Re: [PATCH bpf-next 07/10] bpf: Switch to bpf mem allocator for LPM trie

Toke Høiland-Jørgensen <toke@xxxxxxxxxx> · Thu, 21 Nov 2024 13:50:49 +0100

Thomas Weißschuh <thomas.weissschuh@xxxxxxxxxxxxx> writes:

> On Thu, Nov 21, 2024 at 12:39:08PM +0100, Toke Høiland-Jørgensen wrote:
>> Hou Tao <houtao@xxxxxxxxxxxxxxx> writes:
>> 
>> > Fix these warnings by replacing kmalloc()/kfree()/kfree_rcu() with
>> > equivalent bpf memory allocator APIs.
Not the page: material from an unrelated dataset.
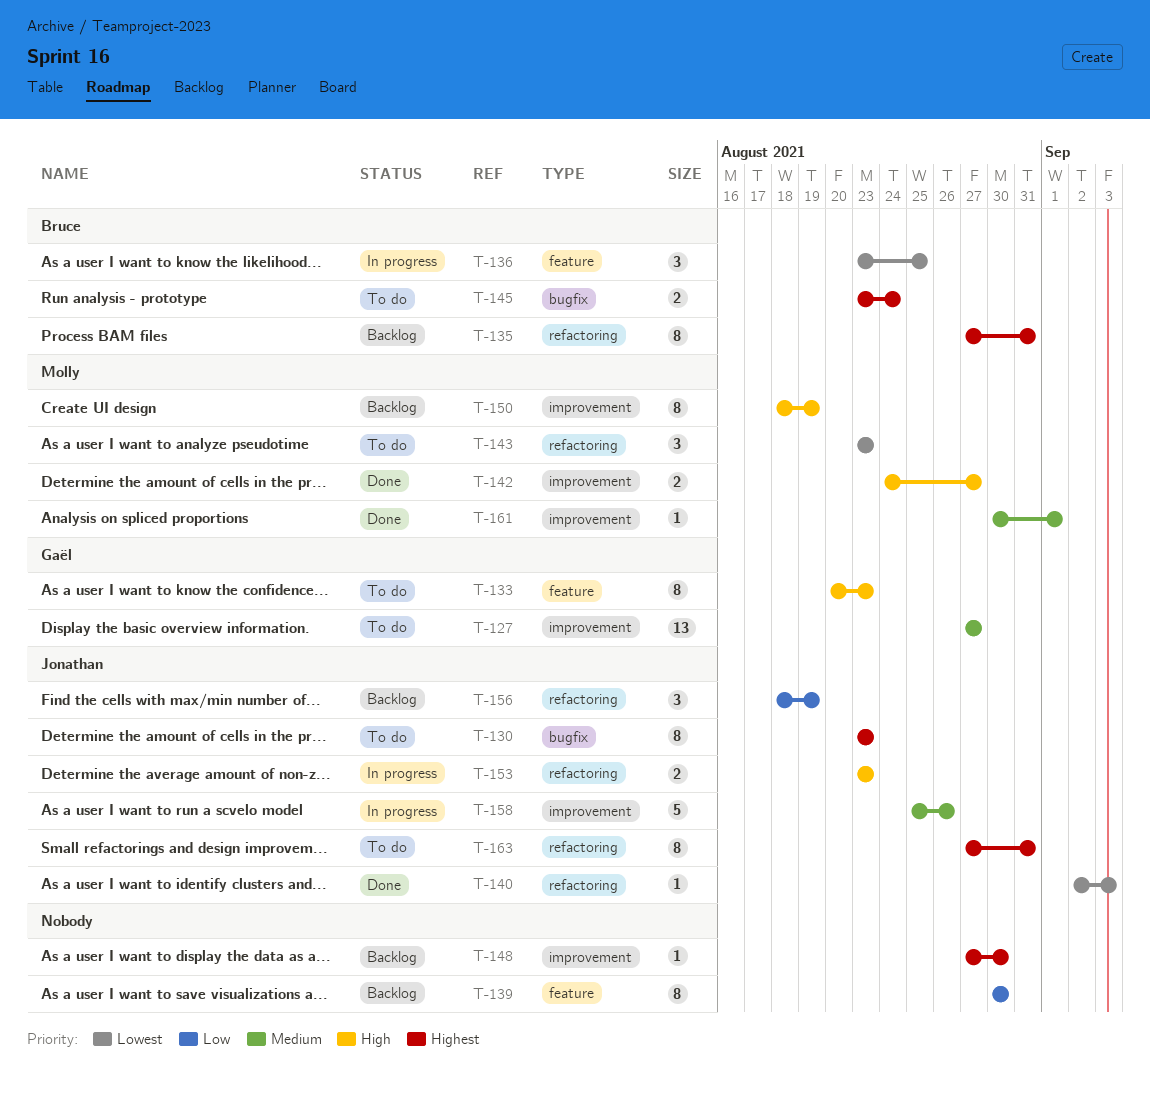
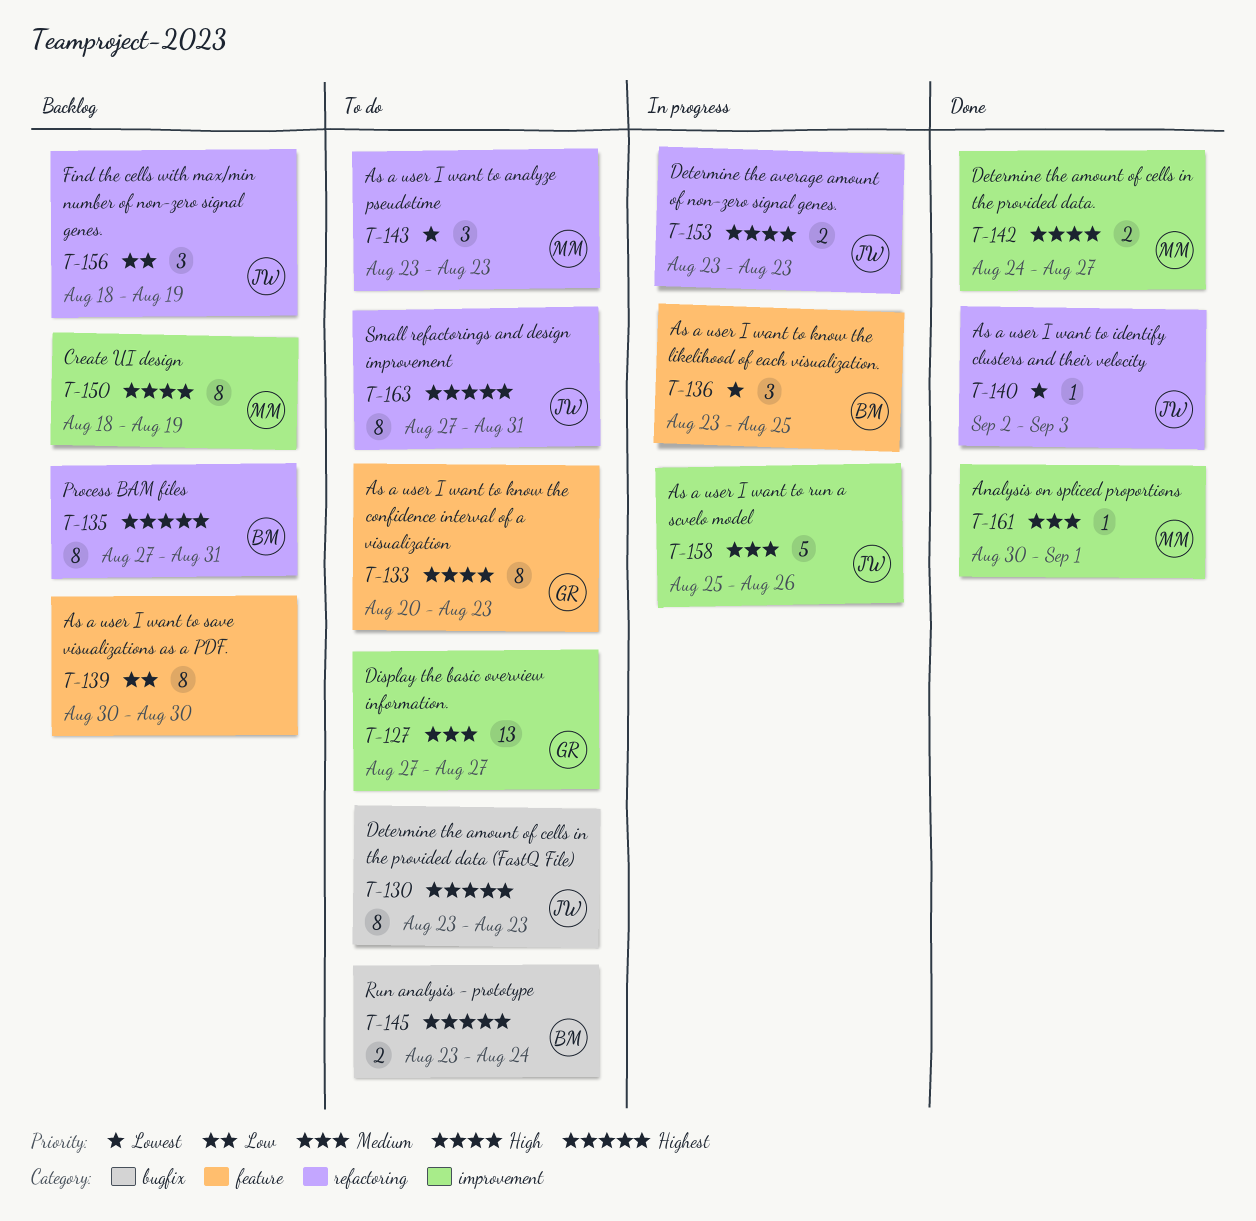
T-148: present -> none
Since intermediate node and leaf
>> > node have fixed sizes, fixed-size allocation APIs are used.
>> >
>> > Two aspects of this change require explanation:
>> >
>> > 1. A new flag LPM_TREE_NODE_FLAG_ALLOC_LEAF is added to track the
>> >    original allocator. This is necessary because during deletion, a leaf
>> >    node may be used as an intermediate node. These nodes must be freed
>> >    through the leaf allocator.
>> > 2. The intermediate node allocator and leaf node allocator may be merged
>> >    because value_size for LPM trie is usually small. The merging reduces
>> >    the memory overhead of bpf memory allocator.
>> 
>> This seems like an awfully complicated way to fix this. Couldn't we just
>> move the node allocations in trie_update_elem() out so they happen
>> before the trie lock is taken instead?
>
> The problematic lock nesting is not between the trie lock and the
> allocator lock but between each of them and any other lock in the kernel.
> BPF programs can be called from any context through tracepoints.
> In this specific case the issue was a tracepoint executed under the
> workqueue lock.

That is not the issue described in the commit message, though. If the
goal is to make the lpm_trie map usable in any context, the commit
message should be rewritten to reflect this, instead of mentioning a
specific deadlock between the trie lock and the allocator lock.

And in that case, I think it's better to use a single 'struct
bpf_mem_alloc' per map (like hashmaps do). This will waste some memory
for intermediate nodes, but that seems like an acceptable trade-off to
avoid all the complexity around two different allocators.

Not sure if Alexei's comment about too many allocators was aimed solely
at this, or if he has issues even with having a single allocator per map
as well; but in that case, that seems like something that should be
fixed for hashmaps as well?

-Toke